#3

Ich habe als Jugendliche in der Tankstelle bei uns im Ort gear­bei­tet. Meine Arbeit umfass­te auch Schichten am Abend bis 22 Uhr, in denen ich allei­ne in der Tankstelle gewe­sen bin. Ich bin weib­lich und war damals 17 Jahre alt. Keine Ahnung, ob so etwas heu­te recht­lich über­haupt noch zuläs­sig wäre. Videoüberwacht waren damals nur die Zapfsäulen.

Auf jeden Fall kamen vie­le älte­re Männer in die Tankstelle, die sich abends noch Bier oder Zigaretten geholt haben.
Die meis­ten ging nur kurz rein, bezahl­ten und ging wie­der raus. Doch eini­ge fin­gen auch an, immer wie­der zu kom­men, wenn ich da war und mir auch kör­per­lich unan­ge­nehm nahe zu tre­ten. Ich habe mich dann meis­tens hin­ter mei­nen Tresen ver­zo­gen, um so einen Schutz zu haben. Doch auch das hielt sie nicht davon ab, sich über den Tresen zu leh­nen und mich so zu bedrängen.

Ich erin­ne­re mich an einen Taxifahrer, der mich frag­te, ob ich nicht Lust hät­te, mich auf sei­nen „Schaltknüppel“ zu set­zen. Er hät­te sowohl im Auto als auch an sei­nem Körper einen echt gro­ßen: „Das wird Dir bestimmt gefallen.“

Und sowas kam öfter vor. Zunächst habe ich das nicht wirk­lich ernst genom­men und fand das zwar uncool, doch es war ja eher die Ausnahme als die Regel. Das änder­te sich irgend­wann und dann bekam ich Angst.

Ich wuss­te über­haupt nicht, wie ich damit umge­hen soll. Was soll­te ich sagen, um die­se so vierl älte­ren udn mir über­le­ge­nen Männer wie­der los zu wer­den und mich dabei nicht in Gefahr zu brin­gen? Es war abends, es war nicht viel los in der Umgebung, ich war allei­ne und dar­auf über­haupt nicht vorbereitet.
Und wenn ich mich wehr­te und sie raus­schmiss, wür­den sie dann zu mei­nem Chef gehen und sich über mich beschwe­ren? Soweit ich wuss­te, kann­ten vie­le Kunden mei­nen Chef und die Chefin. Und denen ging Profit über alles.

Ich weiß, dass ich mir irgend­wann ange­wöhnt habe, die­sen Männern ein­mal deut­lich zu sagen, dass ich nicht inter­es­siert bin und sie dann zu igno­rie­ren. Meistens gin­gen sie dann irgend­wann. Ich habe ver­sucht, nur noch Tagschichten zu bekommen.
Meine Freundinnen konn­ten mir auch kei­nen bes­se­ren Rat geben. Und den Job auf­ge­ben, fühlt sich an wie zu versagen.

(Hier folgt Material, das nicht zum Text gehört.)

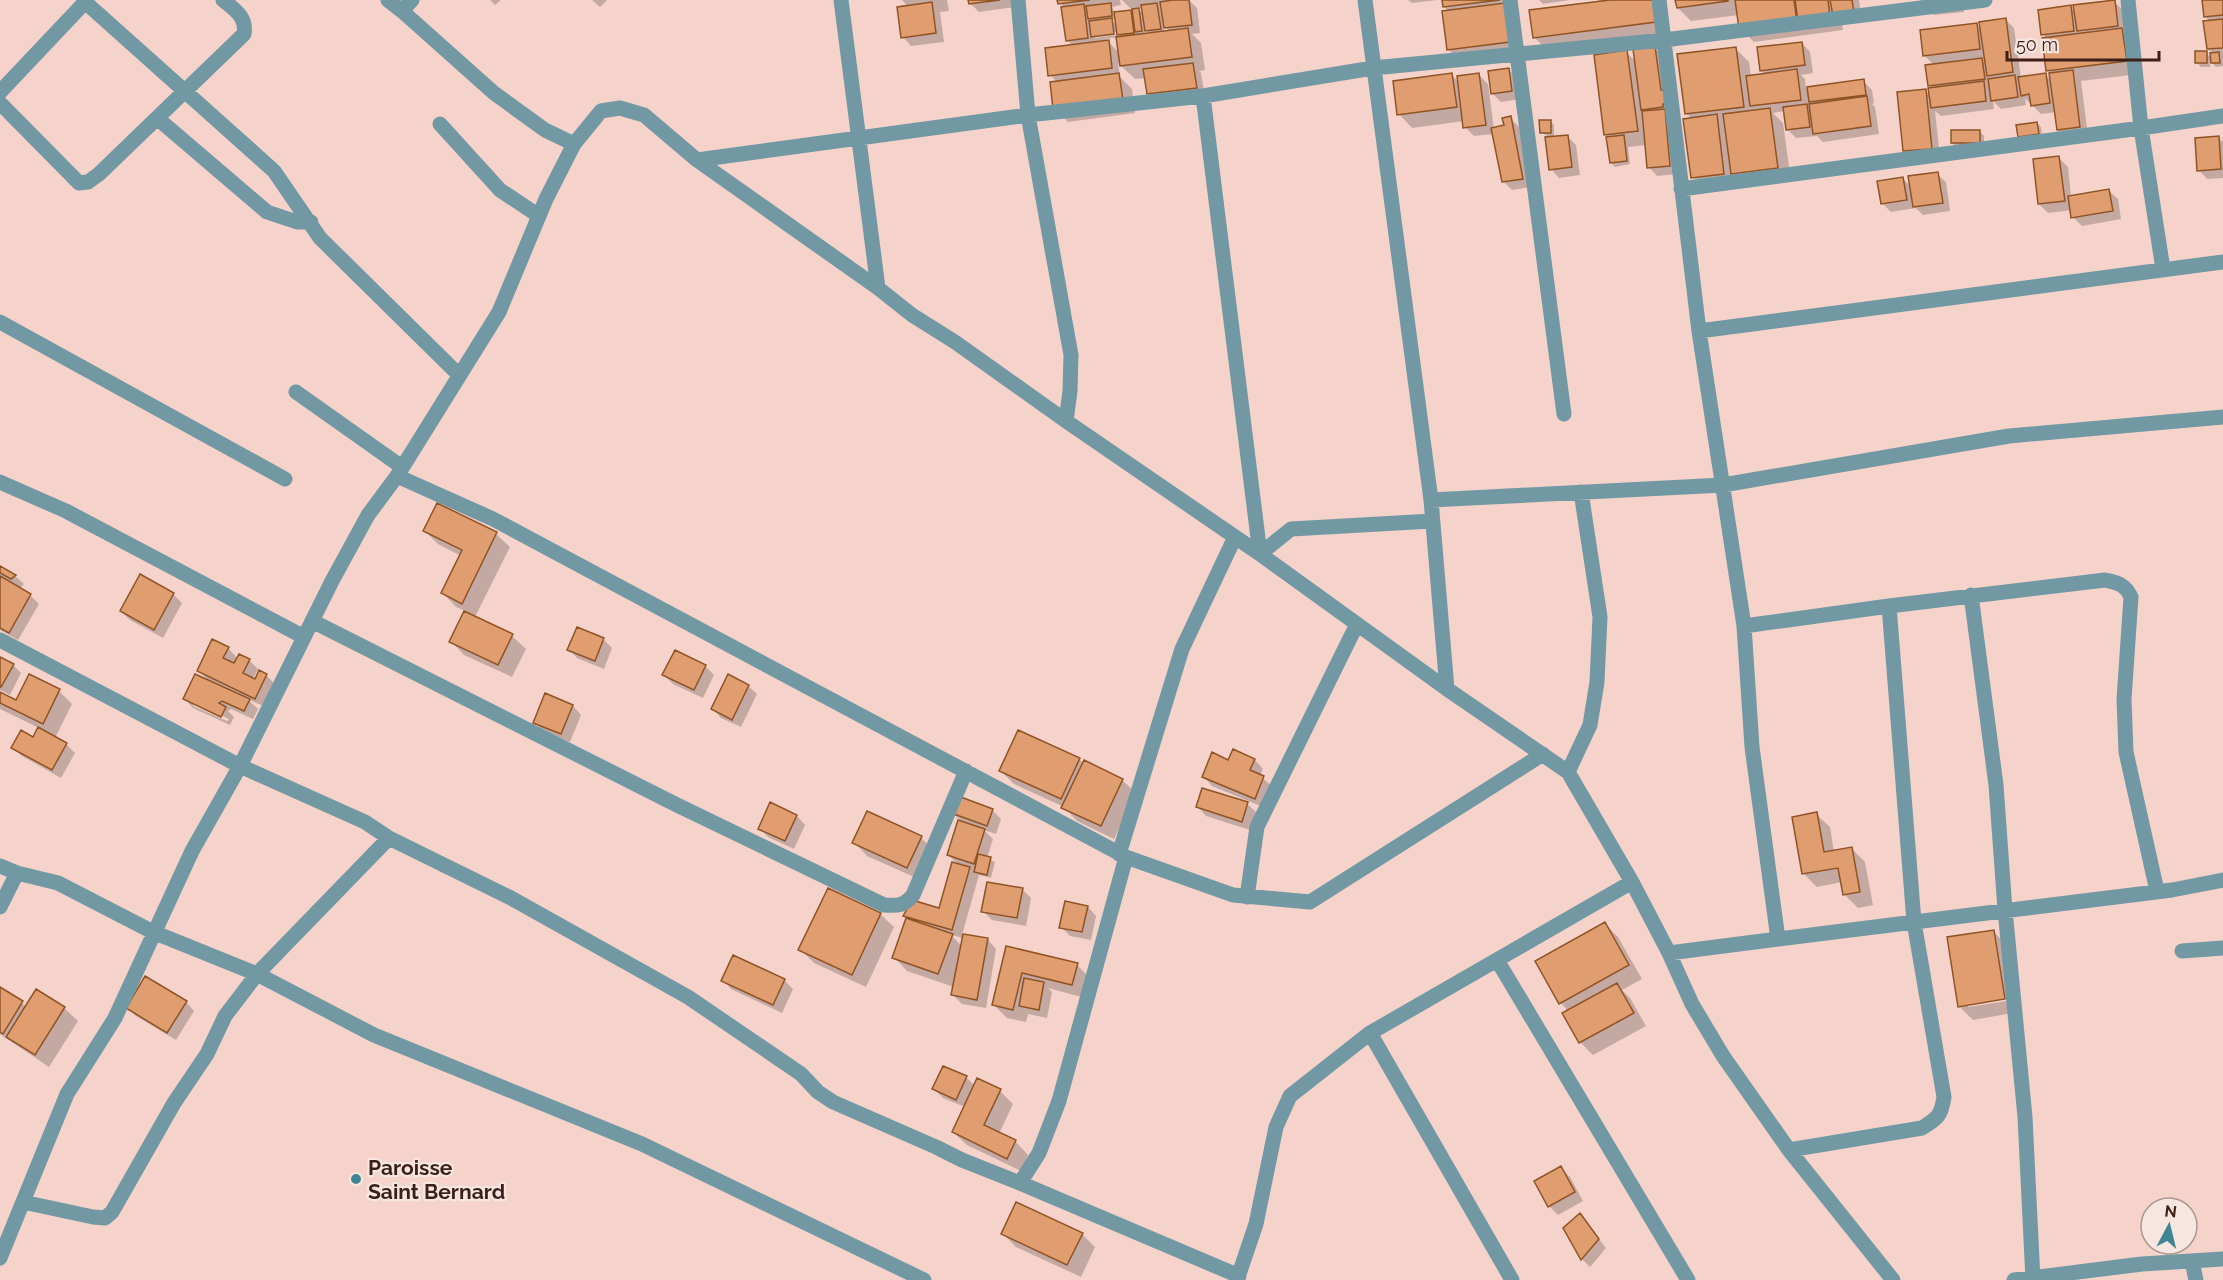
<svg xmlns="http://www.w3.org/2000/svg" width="2223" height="1280" font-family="Raleway,sans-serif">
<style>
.shadow{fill:#0003;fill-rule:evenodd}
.building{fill:#df9d70;stroke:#8f5325;stroke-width:1.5}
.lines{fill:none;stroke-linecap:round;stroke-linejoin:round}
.minor{stroke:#7299a3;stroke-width:15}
.poi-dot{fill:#418494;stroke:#f6e5e0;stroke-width:2}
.labels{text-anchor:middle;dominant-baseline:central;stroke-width:4.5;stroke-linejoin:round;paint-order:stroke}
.poi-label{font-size:21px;font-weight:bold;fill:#3e1f18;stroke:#f6e5e0;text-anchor:start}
</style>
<rect width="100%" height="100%" fill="#f5d3cb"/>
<!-- shadow -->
<path class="shadow" d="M490 0H501L495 5Z
M592 0H607L600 7Z
M902 0H947L949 11 940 12 944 42 911 46 903 37 908 7Z
M970 0H1014L1015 7 979 12 970 3Z
M1059 0H1120L1121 5 1112 7 1115 13 1130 11 1134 15 1133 8 1131 9 1122 0H1189L1197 8 1200 33 1192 34 1201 43 1205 70 1199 71 1201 73 1205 96 1157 102 1148 94 1146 78 1135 79 1118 63 1120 77 1132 89 1135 113 1068 122 1055 108 1058 83 1050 75 1073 46 1067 40 1063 7ZM1143 7 1144 15 1137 8ZM1117 19 1118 26 1111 20ZM1163 25 1170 32 1164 33ZM1144 28 1150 34 1145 35ZM1121 31 1119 35 1122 38 1119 53 1106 39 1117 37V35L1095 38V35Z
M1408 0H1437L1412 3Z
M1443 0H1507L1523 55 1462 63 1449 50 1450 12 1444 7Z
M1539 0H1570L1543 4Z
M1598 0H1658L1668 35 1548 51 1534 37 1600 3Z
M1677 0H1859L1862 21 1842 24 1843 30 1754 42 1741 29 1739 15 1691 21 1678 8Z
M1920 0H1963L1964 12 1934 15Z
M2203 0H2223V66L2216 67 2210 61V67H2201L2197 63 2206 53 2212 59 2214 54 2208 49 2210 22 2205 16Z
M2114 2 2123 10 2139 74 2081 81 2088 136 2067 138 2058 130 2056 112 2041 114 2025 98 2026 105 2001 109 1993 101 1994 109 1941 116 1935 111 1940 157 1913 160 1904 151 1926 91 1931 96 1934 89 1930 85 1934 65 1925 56 1976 24 1982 30 2006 20 2014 28 2021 78 2045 75 2052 81 2051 73 2048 70 2047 39 2043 34 2070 7 2076 13Z
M1802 43 1810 52 1813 73 1801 75 1805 79 1806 89 1863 81 1872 90 1874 103 1872 104 1875 107 1879 134 1823 142 1817 136 1796 138 1788 130 1785 111 1773 113 1783 123 1791 181 1706 191 1693 177 1692 119 1687 114 1735 48 1749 62 1751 77 1766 75 1761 70Z
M1655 48 1663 56 1678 174 1657 176 1649 167 1647 145 1628 147 1630 164 1615 167 1611 163 1609 138 1606 135 1626 52 1636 62Z
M1508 69 1517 78 1520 99 1501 102 1492 93Z
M1451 75 1459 82 1479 75 1488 84 1494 129 1505 126 1510 118 1519 127 1531 187 1512 190 1504 182 1494 134 1474 136 1465 127 1464 121 1412 128 1399 114Z
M1550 121 1554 125V138L1567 136 1576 145 1580 175 1559 178 1551 169 1547 136 1541 132Z
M2037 123 2041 127 2042 137 2023 140Z
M1980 132 1984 136V146L1956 147 1952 143Z
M2222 137H2223V178L2207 179 2199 170 2218 138 2223 142Z
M2059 158 2068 167 2071 197 2109 191 2118 199 2121 219 2082 226 2073 217 2072 210 2048 213 2039 204Z
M1937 174 1946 182 1950 211 1923 215 1916 208 1891 212 1882 203 1902 178 1912 188Z
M425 531 496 534 510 547 475 617 512 636 526 649 512 677 464 655 451 641 466 611 456 607 443 593 461 556 438 544Z
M0 568 15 576 24 584 19 589 30 595 39 604 18 640 0 630Z
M173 594 182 603 163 638 130 620 121 611Z
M577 629 604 640 612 648 604 669 577 658 569 649Z
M228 648 238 659 249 660 258 669 253 679 256 681 266 675 275 684 264 706 247 699 258 709 253 719 231 709 228 711 234 717 230 725 193 708 185 699 210 682 199 671ZM193 702 229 719 227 721 193 706Z
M0 658 13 665 21 673 10 695 0 690Z
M705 666 714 675 703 698 673 684 664 675Z
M748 686 757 694 741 727 721 718 713 709Z
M59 691 72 704 55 738 66 744 75 753 61 778 22 756 13 748 34 739 39 728 0 709V694L16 702Z
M573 706 581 715 570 742 543 731 534 722Z
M1233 751 1255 760 1263 769 1260 776 1272 786 1263 807 1212 786 1204 777 1229 761Z
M1079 759 1084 764 1122 780 1136 793 1114 839 1077 821 1064 807 1014 784 1000 770Z
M771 804 797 816 805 825 794 849 768 837 759 828Z
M1247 804 1256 812 1250 830 1206 816 1198 807Z
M992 810 1001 819 996 834 984 830 993 839 987 858 995 862 991 878 979 875 962 935 988 940 996 949 986 1008 962 1004 953 995 954 987 907 971 894 957 907 918 905 916 940 910 959 865 948 855 960 820 953 813ZM951 935 963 938 962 946Z
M1816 814 1830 827 1834 852 1852 849 1865 862 1873 905 1858 908 1844 894 1842 882 1817 887 1803 873Z
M921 838 935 851 921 880 867 856 854 842Z
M1022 889 1031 898 1026 926 992 920 983 911Z
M1088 907 1096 916 1091 940 1070 936 1061 927Z
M880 914 894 927 866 987 814 963 800 949Z
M1605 924 1618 937 1642 979 1622 990 1630 998 1646 1026 1593 1055 1580 1042 1568 1011 1561 1003 1537 962Z
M1993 931 2007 945 2018 1012 1973 1020 1959 1006ZM2013 997V1000L1968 1007V1004Z
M1007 948 1077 965 1090 978 1085 998 1048 988 1052 992 1047 1018 1028 1014 1026 1022 1007 1018 993 1004Z
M734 957 784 980 793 989 782 1013 731 989 723 980Z
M0 989 27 1007 64 1008 78 1021 49 1067 0 1034Z
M186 1002 194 1011 176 1040 136 1016 127 1007Z
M966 1077 975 1086 1000 1091 1013 1104 999 1134 1015 1141 1028 1155 1021 1171 967 1145 953 1132 965 1107 943 1098 934 1089Z
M1561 1168 1570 1177 1583 1201 1558 1215 1549 1206Z
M1580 1215 1606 1248 1590 1267 1582 1259Z
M1003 1234H1082L1095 1247 1081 1277 1016 1247Z"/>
<!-- building -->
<path class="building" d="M968 0H1000L969 4Z
M1057 0H1090L1058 4Z
M1173 0H1189L1192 25 1164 28 1160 2Z
M1442 0H1500L1443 7Z
M1610 0H1653L1656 22 1533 38 1529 10Z
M1675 0H1728V1L1677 8Z
M1735 0H1794L1797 22 1739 29Z
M1795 0H1828L1830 17 1798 21Z
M1830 0H1852L1854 13 1833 16Z
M2115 0 2118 26 2077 31 2073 5Z
M2202 0H2223V15L2204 17Z
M932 2 936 33 901 38 897 7Z
M1111 3 1112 16 1088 19 1086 6Z
M1157 3 1161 29 1145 31 1141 5Z
M1505 3 1510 42 1447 50 1442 11Z
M1084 4 1088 38 1066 41 1061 7Z
M2071 5 2074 31 2041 35 2038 10Z
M1139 8 1142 31 1135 32 1132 9Z
M1131 10 1134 33 1117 35 1114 12Z
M1112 18 1114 34 1091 37 1089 21Z
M2006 18 2013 72 1987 76 1979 22Z
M2223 19V48L2207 49 2203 21Z
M1977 23 1980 49 1923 56 1920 30Z
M1188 28 1192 57 1120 66 1116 37Z
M2122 28 2127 61 2046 71 2042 38Z
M1109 40 1112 68 1048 76 1045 48Z
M1802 42 1805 65 1760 71 1757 47Z
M1655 46 1661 90H1667L1669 104H1663V107L1641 110 1633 49Z
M1736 47 1744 107 1685 114 1677 54Z
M1627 50 1638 131 1604 135 1594 55Z
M2195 51H2207V63H2195Z
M2219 52 2220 63H2211L2210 53Z
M1982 58 1985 79 1928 86 1925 65Z
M1193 63 1197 88 1147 94 1143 69Z
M1509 68 1512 91 1491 94 1488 71Z
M1797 69 1801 100 1750 106 1746 76Z
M2073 70 2080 127 2057 130 2049 73Z
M1119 73 1123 100 1053 109 1050 82Z
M1452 73 1457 107 1397 115 1393 81Z
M1479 73 1486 125 1463 128 1457 76Z
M2046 73 2050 103 2031 106 2029 94 2021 96 2018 77Z
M2015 75 2018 97 1991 101 1988 79Z
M1864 79 1866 95 1809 102 1807 87Z
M1984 81 1986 101 1931 108 1928 88Z
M1926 89 1932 149 1903 151 1897 92Z
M1867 96 1871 126 1813 134 1809 104Z
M1807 104 1810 127 1786 130 1783 107Z
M1770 108 1778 168 1731 174 1723 114Z
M1665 109 1670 166 1647 168 1642 111Z
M1717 114 1724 174 1691 178 1683 119Z
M1511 116 1523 179 1502 182 1491 128 1504 125 1502 118Z
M1539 120H1551V133H1540Z
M2037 122 2039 134 2018 137 2016 125Z
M1951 130H1980V143H1951Z
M1568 135 1572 167 1549 170 1545 137Z
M1624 135 1627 161 1610 163 1606 137Z
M2219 136 2221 169 2197 171 2195 138Z
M2059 156 2065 201 2038 204 2033 159Z
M1938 172 1943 203 1913 207 1908 176Z
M1903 177 1907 200 1881 204 1877 181Z
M2109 189 2113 211 2071 218 2068 196Z
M437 503 497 532 462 604 441 593 462 550 423 531Z
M0 566 16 575 11 579 0 573Z
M140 574 174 593 154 630 120 611Z
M0 576 31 594 9 633 0 628Z
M464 611 513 634 498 665 449 642Z
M577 627 604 638 595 661 567 650Z
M212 639 229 647 223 658 234 663 239 654 250 659 243 673 255 679 259 670 267 674 255 699 197 671Z
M675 650 706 665 694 690 662 675Z
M0 657 14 664 1 687H0Z
M29 674 60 689 43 724 0 703V692L16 700Z
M195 674 250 699 244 711 222 701 219 703 226 707 221 717 183 699Z
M728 674 749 685 732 720 711 709Z
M545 693 573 705 561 734 533 723Z
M38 727 67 743 52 770 11 748 21 730 33 737Z
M1018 730 1080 758 1061 799 999 771Z
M1233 749 1255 759 1250 770 1264 776 1255 799 1202 777 1212 752 1228 760Z
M1084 760 1123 779 1101 826 1061 808Z
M1202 788 1248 802 1242 822 1196 807Z
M958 796 993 809 987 826 951 813Z
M770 802 797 815 785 841 758 829Z
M867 811 922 836 907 868 852 843Z
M1817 812 1824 852 1852 847 1860 892 1843 895 1838 868 1802 874 1792 817Z
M958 820 985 829 974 864 947 855Z
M978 854 991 857 987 875 974 872Z
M952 862 970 867 952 930 903 916 912 900 939 908Z
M987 882 1023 888 1017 918 981 912Z
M828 888 881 913 852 975 798 950Z
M1065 901 1088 906 1082 932 1059 928Z
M906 918 953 934 938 974 892 958Z
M1605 922 1629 965 1559 1004 1535 961Z
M1994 930 2005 999 1958 1007 1947 937Z
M963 934 988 938 977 1000 951 995Z
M1006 946 1078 963 1072 985 1022 973 1013 1010 992 1005Z
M733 955 785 979 773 1005 721 981Z
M145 976 187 1001 167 1033 126 1008Z
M1024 978 1044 982 1039 1010 1019 1006Z
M1617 983 1634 1013 1579 1043 1562 1013Z
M0 987 23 1001 3 1034 0 1032Z
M36 989 65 1007 35 1055 6 1037Z
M943 1066 967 1076 956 1100 932 1089Z
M977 1078 1001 1089 984 1125 1016 1140 1007 1159 952 1132Z
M1561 1166 1575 1192 1548 1207 1534 1181Z
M1016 1202 1083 1233 1067 1265 1001 1234Z
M1580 1213 1599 1239 1581 1260 1563 1228Z"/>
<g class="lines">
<!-- minor -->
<path class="minor" d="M388 0 402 11
M412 0 402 11 494 93 545 130 574 144
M841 0 878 288
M1018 0 1028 115 1071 355 1070 391 1066 421
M1365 0 1431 500 1447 689
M1510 0 1564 414
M1659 0 1699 331 1744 626 1752 747 1778 939 1669 953
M2128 0 2141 128 2163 269
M85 2 274 171 320 238 459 375
M0 92 87 0
M1203 96 1260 554
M0 103 79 183 88 182 99 174 244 34C247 17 235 10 223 0
M157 118 267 212 297 222H311
M440 124 500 190 539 216
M697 160 1028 115 1203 96 1373 68 1664 40 1985 0
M1681 189 2141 128 2223 116
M0 322 285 479
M1699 331 2223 262
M296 392 402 467
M0 482 66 511 304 637
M1431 500 1723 485 2009 436 2223 417
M1260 554 1291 529 1432 521
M1971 595 1996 785 2005 910 2025 1117 2033 1280
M312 621 677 805 884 905C898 906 904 906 913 895L966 771
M1744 626 1889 606 2105 580C2118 583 2125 584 2131 597L2124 699 2126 752 2157 891
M0 640 240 766 365 822 389 838 511 898 688 997 801 1074 818 1092 833 1102 936 1147 962 1160 1020 1183 1039 1153 1059 1101 1126 857 493 519 397 476
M1568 772 1590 725 1597 682 1600 617 1581 492
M1119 854 1182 649 1235 537
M1126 857 1233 895 1310 902 1543 754
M0 866 17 873 58 883 153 932 257 974 374 1035 642 1144 924 1280
M1247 897 1257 827 1357 624
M0 907 17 873
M1778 939 2172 890 2223 880
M2182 951 2223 948
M1497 960 1688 1280
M1370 1033 1512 1280
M1789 1150 1922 1128C1938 1118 1941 1116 1944 1097L1914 922 1889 606
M1020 1183 1239 1276
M23 1202 93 1217 105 1218 112 1212 174 1103 207 1054 225 1016 257 974 389 838
M0 1258 67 1094 115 1018 192 851 240 766 332 581 368 515 397 476 499 312 546 199 574 144 601 111 620 108 644 115 697 160 878 288 912 315 955 342 1066 421 1260 554 1447 689 1568 772 1632 882 1669 953 1692 1004 1723 1056 1789 1150 1893 1280
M2192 1261 2196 1280
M1237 1280 1256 1224 1276 1127 1290 1096 1370 1033 1632 882
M2014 1280 2142 1264 2223 1259"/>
</g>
<!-- markers -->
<circle class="poi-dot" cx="356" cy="1179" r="6"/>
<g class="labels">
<!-- poi labels -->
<g class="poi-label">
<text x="368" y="1167">Paroisse<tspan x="368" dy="24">Saint Bernard</tspan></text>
</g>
</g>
<!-- north arrow -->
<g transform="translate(2169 1226) rotate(7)"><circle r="28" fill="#f6e5e0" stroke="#ac9690" stroke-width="1.5"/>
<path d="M0-4.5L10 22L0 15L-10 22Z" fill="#418494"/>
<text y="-9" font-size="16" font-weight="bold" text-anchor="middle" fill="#3e1f18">N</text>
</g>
<!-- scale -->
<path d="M2007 51v9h152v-9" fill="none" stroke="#3e1f18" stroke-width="3"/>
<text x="2016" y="51" font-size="18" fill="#3e1f18" stroke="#f6e5e0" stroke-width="4.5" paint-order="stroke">50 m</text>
</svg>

Ich hat­te damals nicht den Hauch einer Ahnung, was ich wirk­lich tun konn­te und soll­te. Heute wür­de ich anders reagie­ren. Damals hat es mich jedoch zutiefst ver­un­si­chert und angeekelt.

WELCHE SEXUALISIERTEN GEWALTTATEN LIEGEN VOR?

  1. Verbale sexua­li­sier­te Gewalt durch anzüg­li­che Bemerkungen und Aufforderungen 
  2. Grenzverletzung durch unge­woll­te kör­per­li­che Nähe 
  3. Objektivierung der Betroffenen als ver­füg­ba­res Sexualobjekt

WELCHE TATSTRUKTUREN LIEGEN VOR?

  1. Hierarchisches Gefälle zwi­schen der Tatperson als Verkäuferin und der Kunden als Könige 
  2. Altersgefälle zwi­schen der Betroffenen und den Tatpersonen 
  3. Ausgeliefertsein der Betroffenen, die die Situation nicht so ein­fach ver­las­sen konn­te, da sie sich an ihrem Arbeitsplatz befand 
  4. Potenziell gefähr­li­che Situation in den Abendstunden und Situation des Alleine Seins 

Jede Tat und jedes Erleben ist ein­zig­ar­tig. Und doch sind sie kei­ne Einzelfälle. Im Gegenteil. Unser Dank gilt allen Persönlichkeiten, die den Mut haben, ihre Geschichten zu berich­ten und sexua­li­sier­ter Gewalt eine Stimme zu geben. Danke.